| Text |
•••
Discuss the natural justice process in sport tribunals. Should athletes at either domestic or professional level be able to have legal representation?
Natural justice process in sport tribunals
In sport tribunals as in courts the laws of natural justice are applied to ensure that an accused person is given the right to a fair trial. Healy (2009, 114) confirms this and outlines the laws of natural justice in relation to sport tribunals as “giving the accused person protection by asserting that: * The person accused of misconduct should know the nature of the accusation made; * The person should be given the opportunity to state his or her case; and * The tribunal should act in good faith.”
To further examine the natural justice process I will go into further detail of each of the above factors in relation to sporting tribunals.
Notification of Accusation
Once an organisation or association feels that there has been a breach of the rule or by-laws in which an individual is involved they must notify the accused in the correct manner to ensure procedure is adhered to with respect to natural justice.
The Australian sports commission website (aussport.gov.au) gives an outline on the correct procedure for notifying the accused as follows: * “The person accused should receive written notice clearly outlining the allegation/s in sufficient detail so as to allow the person to properly prepare and respond. The notification should outline the rule, regulation or policy they have allegedly breached, and any possible penalty that may be imposed. * The notification should provide the option for admission of the allegation/s and acceptance of the advised penalty (if applicable) by a specified date, avoiding the need for a tribunal hearing. * The notification should clearly outline the date, time, venue and compensation of the tribunal hearing. * The notification should clearly outline the expectations and rights of the accused, including any entitlement to legal representation.”

Opportunity to state case
The laws of natural justice require an accused person to have the opportunity to respond to the allegations which have been made against them. The accused must also be given a reasonable amount of time to prepare their case and provide witnesses who they feel will help them defend the allegations.
•••
Dataset entries
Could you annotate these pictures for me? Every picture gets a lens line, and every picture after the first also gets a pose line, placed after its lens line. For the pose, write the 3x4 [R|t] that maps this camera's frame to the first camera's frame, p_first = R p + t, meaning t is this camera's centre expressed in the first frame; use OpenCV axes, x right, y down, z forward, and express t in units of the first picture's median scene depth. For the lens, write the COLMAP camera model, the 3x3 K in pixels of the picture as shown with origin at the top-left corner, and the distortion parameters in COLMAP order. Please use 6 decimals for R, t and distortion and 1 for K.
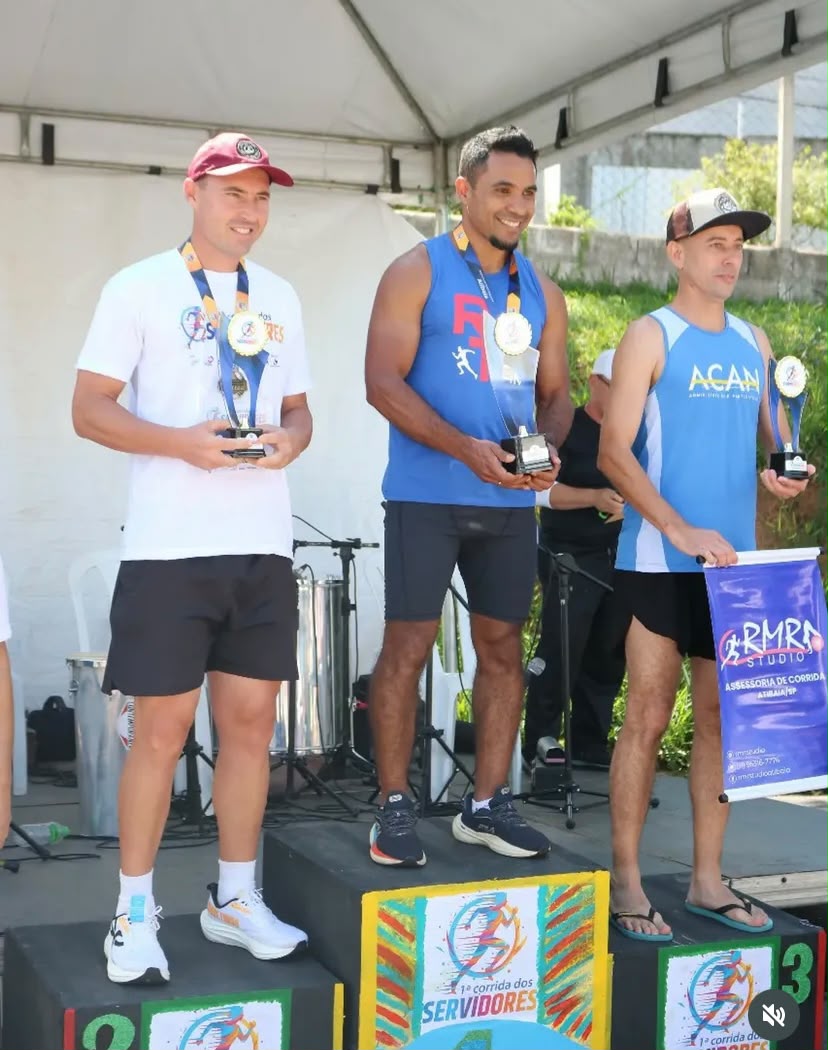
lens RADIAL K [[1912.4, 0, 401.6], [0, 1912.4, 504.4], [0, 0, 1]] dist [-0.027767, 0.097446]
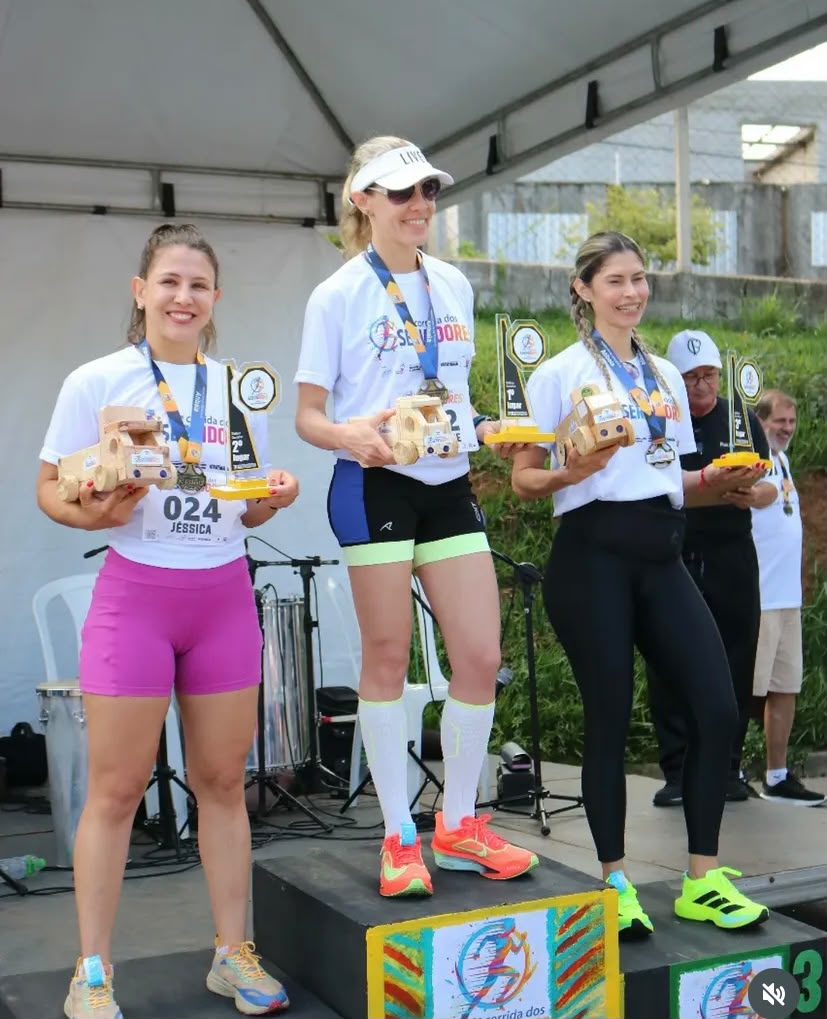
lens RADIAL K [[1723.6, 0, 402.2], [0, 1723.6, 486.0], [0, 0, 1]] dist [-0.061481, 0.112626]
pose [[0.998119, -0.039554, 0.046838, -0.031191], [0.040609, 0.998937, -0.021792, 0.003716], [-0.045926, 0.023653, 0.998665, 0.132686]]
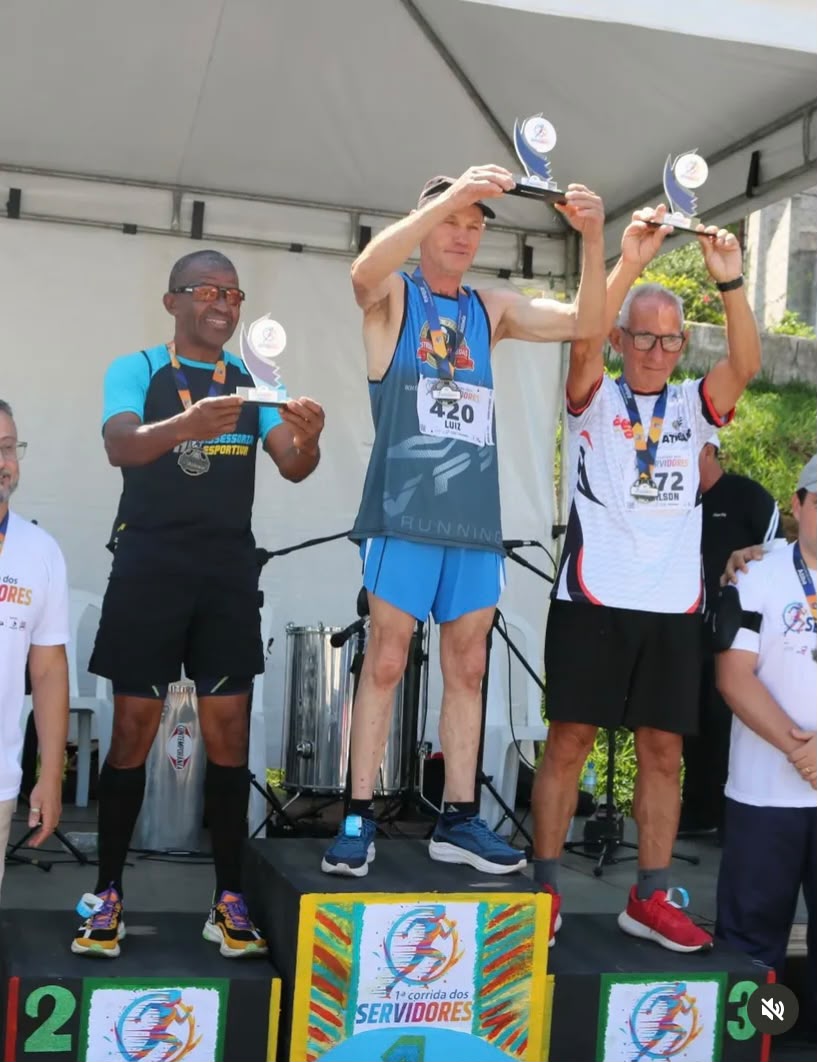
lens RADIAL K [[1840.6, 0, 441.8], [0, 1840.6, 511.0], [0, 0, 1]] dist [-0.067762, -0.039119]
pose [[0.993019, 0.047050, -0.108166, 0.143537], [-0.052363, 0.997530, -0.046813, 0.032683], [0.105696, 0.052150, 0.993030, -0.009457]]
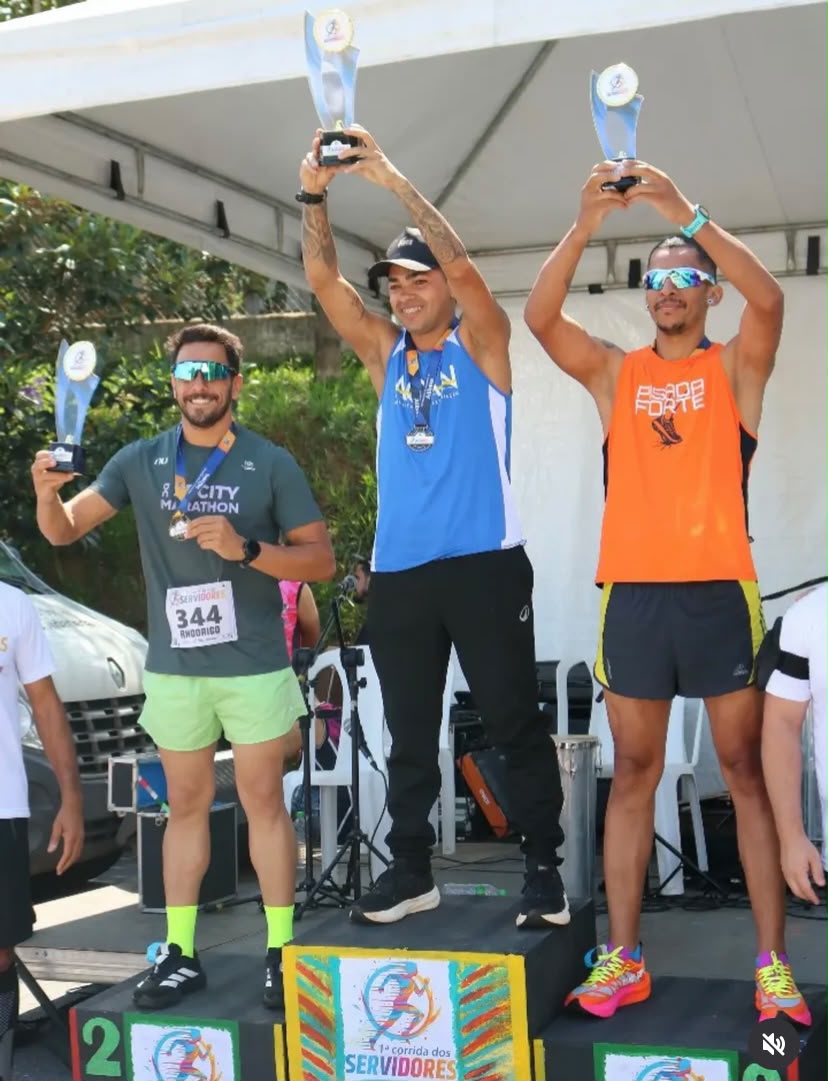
•••
| Things to do |
(a) According to the text on natural justice in sport tribunals, what must an accused person be given a reasonable amount of time to do?
(b) Reproduce the dataset rows from the start of the rows up to and including the line with "dist [-0.027767, 0.097446]". Leave the pictures out of your answer.

| Per-task outputs |
(a) Prepare their case and provide witnesses who they feel will help them defend the allegations.

(b)
Could you annotate these pictures for me? Every picture gets a lens line, and every picture after the first also gets a pose line, placed after its lens line. For the pose, write the 3x4 [R|t] that maps this camera's frame to the first camera's frame, p_first = R p + t, meaning t is this camera's centre expressed in the first frame; use OpenCV axes, x right, y down, z forward, and express t in units of the first picture's median scene depth. For the lens, write the COLMAP camera model, the 3x3 K in pixels of the picture as shown with origin at the top-left corner, and the distortion parameters in COLMAP order. Please use 6 decimals for R, t and distortion and 1 for K.
lens RADIAL K [[1912.4, 0, 401.6], [0, 1912.4, 504.4], [0, 0, 1]] dist [-0.027767, 0.097446]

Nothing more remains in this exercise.